Task instructions
Copy every line of the following data that includes the string "Івана".

Records to use

>>>

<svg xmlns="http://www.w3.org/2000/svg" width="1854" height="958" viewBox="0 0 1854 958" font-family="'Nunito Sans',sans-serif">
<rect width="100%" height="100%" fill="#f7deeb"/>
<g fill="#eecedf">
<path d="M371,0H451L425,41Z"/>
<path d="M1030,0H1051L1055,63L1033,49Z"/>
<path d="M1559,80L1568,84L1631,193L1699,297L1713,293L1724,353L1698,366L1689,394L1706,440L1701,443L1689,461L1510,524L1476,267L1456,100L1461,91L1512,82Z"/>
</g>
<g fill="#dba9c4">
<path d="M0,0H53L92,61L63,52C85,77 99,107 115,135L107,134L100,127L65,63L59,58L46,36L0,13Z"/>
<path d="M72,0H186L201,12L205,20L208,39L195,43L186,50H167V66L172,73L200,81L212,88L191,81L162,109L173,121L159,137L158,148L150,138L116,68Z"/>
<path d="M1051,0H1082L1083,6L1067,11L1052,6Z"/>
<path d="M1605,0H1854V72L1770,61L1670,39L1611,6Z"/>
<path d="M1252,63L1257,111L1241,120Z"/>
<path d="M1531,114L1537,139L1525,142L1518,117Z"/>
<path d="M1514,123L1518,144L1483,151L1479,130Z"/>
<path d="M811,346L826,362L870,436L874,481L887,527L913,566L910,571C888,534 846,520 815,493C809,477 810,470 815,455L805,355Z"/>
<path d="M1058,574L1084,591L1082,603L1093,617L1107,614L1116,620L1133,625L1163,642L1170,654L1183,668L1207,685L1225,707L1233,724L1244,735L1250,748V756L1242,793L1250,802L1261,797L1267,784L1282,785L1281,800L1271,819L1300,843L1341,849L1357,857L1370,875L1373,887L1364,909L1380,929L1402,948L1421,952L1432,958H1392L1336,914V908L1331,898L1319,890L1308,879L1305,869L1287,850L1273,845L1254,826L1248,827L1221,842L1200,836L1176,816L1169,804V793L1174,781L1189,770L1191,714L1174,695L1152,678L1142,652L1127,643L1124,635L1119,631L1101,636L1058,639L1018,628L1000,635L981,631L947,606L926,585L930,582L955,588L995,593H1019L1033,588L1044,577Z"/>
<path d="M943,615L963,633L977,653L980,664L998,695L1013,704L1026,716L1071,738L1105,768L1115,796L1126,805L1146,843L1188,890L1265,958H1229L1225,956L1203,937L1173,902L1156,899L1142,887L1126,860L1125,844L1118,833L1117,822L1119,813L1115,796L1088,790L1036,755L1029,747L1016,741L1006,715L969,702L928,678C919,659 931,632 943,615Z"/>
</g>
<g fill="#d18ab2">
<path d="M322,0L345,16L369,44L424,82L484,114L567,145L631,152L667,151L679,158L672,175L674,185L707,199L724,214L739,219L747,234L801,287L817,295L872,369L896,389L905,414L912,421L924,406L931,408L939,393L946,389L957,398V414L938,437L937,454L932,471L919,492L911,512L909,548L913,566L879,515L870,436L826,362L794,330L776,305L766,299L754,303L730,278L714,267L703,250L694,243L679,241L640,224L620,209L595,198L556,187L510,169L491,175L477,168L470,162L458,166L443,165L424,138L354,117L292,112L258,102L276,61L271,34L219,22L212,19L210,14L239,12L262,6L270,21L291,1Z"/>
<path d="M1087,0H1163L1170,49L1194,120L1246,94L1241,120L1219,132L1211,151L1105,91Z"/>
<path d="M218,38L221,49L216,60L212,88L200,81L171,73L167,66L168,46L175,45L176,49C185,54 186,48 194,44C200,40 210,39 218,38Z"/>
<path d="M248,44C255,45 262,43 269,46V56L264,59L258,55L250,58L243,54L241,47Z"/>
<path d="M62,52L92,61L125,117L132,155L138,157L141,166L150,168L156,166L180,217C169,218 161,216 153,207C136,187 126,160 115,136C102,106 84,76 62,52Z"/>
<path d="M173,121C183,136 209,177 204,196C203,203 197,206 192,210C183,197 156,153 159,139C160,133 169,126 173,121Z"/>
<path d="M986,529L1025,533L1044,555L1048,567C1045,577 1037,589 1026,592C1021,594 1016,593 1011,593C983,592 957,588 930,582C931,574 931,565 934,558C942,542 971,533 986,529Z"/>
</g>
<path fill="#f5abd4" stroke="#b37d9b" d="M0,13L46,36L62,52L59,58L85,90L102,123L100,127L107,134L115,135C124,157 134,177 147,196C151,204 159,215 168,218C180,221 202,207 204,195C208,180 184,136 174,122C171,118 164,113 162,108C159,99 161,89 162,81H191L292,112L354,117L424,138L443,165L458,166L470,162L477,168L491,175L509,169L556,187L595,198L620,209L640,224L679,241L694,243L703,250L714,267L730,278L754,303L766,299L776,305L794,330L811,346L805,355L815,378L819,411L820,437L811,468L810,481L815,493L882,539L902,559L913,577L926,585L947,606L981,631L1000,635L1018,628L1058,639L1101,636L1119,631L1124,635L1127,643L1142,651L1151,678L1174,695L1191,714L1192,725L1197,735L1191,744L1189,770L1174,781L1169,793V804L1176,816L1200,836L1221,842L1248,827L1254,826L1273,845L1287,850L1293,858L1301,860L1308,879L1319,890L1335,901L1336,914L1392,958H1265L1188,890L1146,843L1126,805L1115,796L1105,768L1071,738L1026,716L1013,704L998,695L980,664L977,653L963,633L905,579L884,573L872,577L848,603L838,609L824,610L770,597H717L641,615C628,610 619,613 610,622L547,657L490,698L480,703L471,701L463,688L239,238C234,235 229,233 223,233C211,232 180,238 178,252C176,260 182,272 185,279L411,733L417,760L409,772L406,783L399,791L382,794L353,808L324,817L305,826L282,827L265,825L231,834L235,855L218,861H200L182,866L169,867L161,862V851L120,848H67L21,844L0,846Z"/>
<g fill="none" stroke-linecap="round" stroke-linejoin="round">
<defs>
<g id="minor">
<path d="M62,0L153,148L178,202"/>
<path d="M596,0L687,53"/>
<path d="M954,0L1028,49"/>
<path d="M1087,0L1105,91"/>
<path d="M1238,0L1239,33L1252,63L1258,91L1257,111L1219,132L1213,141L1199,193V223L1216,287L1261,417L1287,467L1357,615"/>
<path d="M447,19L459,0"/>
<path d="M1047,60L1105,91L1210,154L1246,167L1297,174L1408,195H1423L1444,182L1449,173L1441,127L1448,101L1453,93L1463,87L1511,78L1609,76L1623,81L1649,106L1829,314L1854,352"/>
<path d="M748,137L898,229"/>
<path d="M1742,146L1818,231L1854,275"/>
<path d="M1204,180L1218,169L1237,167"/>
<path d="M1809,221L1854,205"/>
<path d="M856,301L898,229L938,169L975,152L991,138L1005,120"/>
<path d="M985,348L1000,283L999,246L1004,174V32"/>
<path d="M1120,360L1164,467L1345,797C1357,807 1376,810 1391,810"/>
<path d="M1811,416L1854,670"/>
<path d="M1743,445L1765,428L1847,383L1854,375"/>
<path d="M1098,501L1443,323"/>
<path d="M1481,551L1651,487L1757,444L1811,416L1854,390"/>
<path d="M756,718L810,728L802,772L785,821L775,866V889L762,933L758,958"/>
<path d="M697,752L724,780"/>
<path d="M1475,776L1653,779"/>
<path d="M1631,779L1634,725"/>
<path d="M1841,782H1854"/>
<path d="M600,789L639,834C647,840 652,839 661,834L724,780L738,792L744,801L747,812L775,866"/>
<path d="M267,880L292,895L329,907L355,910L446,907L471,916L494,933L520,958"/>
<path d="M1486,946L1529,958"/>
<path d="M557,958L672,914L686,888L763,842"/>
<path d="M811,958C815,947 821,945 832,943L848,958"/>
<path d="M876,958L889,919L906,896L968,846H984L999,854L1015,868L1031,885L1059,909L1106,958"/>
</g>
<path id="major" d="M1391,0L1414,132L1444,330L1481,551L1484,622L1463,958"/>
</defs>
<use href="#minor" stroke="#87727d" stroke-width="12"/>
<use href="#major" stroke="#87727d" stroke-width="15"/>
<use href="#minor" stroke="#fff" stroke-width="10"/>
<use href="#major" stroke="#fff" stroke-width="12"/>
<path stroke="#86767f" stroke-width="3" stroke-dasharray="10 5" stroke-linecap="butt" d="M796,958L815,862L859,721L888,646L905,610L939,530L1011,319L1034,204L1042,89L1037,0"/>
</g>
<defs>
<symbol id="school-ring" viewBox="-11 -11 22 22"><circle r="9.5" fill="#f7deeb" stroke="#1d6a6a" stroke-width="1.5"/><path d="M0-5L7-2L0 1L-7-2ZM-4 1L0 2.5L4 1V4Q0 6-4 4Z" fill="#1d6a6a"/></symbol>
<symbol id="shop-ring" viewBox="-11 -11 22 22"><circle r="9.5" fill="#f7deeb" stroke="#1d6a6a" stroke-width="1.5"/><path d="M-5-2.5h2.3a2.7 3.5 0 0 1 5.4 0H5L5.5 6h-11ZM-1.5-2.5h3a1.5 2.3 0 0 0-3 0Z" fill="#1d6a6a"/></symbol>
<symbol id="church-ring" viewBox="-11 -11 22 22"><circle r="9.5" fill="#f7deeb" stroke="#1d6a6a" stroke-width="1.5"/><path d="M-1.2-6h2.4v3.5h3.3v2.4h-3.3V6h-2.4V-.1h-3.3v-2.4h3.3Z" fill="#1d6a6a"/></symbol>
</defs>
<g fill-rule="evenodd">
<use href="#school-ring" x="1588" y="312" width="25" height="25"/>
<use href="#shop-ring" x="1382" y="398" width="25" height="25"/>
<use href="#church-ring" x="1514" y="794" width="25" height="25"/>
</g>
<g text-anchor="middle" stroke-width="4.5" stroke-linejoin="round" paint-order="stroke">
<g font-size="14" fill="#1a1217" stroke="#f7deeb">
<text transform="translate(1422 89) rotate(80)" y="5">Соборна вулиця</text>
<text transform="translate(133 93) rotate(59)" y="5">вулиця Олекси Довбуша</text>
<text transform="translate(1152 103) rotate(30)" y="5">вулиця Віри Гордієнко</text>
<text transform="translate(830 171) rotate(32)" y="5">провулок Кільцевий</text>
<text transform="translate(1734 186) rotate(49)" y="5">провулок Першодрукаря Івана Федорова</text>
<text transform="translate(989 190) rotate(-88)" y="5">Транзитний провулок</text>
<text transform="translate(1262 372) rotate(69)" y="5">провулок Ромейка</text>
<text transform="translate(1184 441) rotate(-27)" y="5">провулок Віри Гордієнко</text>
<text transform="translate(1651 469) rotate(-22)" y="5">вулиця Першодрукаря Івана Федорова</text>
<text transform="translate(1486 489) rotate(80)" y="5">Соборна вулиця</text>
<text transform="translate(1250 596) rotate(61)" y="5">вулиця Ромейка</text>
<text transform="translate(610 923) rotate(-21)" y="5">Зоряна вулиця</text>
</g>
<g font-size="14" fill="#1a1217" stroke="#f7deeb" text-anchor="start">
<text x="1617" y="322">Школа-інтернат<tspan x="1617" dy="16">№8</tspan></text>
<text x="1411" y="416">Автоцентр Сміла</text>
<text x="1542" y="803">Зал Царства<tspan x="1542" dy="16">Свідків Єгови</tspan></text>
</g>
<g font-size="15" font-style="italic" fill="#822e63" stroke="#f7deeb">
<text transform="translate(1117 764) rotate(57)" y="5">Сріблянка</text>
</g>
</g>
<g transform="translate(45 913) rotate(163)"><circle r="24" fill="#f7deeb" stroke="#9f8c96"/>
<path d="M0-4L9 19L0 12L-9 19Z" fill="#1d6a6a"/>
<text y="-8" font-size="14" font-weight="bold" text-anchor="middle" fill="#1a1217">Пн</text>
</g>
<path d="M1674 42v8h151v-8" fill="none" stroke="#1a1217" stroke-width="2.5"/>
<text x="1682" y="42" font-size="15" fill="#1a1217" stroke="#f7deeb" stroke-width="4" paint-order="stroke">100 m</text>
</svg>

<<<

Output for this exercise
<text transform="translate(1734 186) rotate(49)" y="5">провулок Першодрукаря Івана Федорова</text>
<text transform="translate(1651 469) rotate(-22)" y="5">вулиця Першодрукаря Івана Федорова</text>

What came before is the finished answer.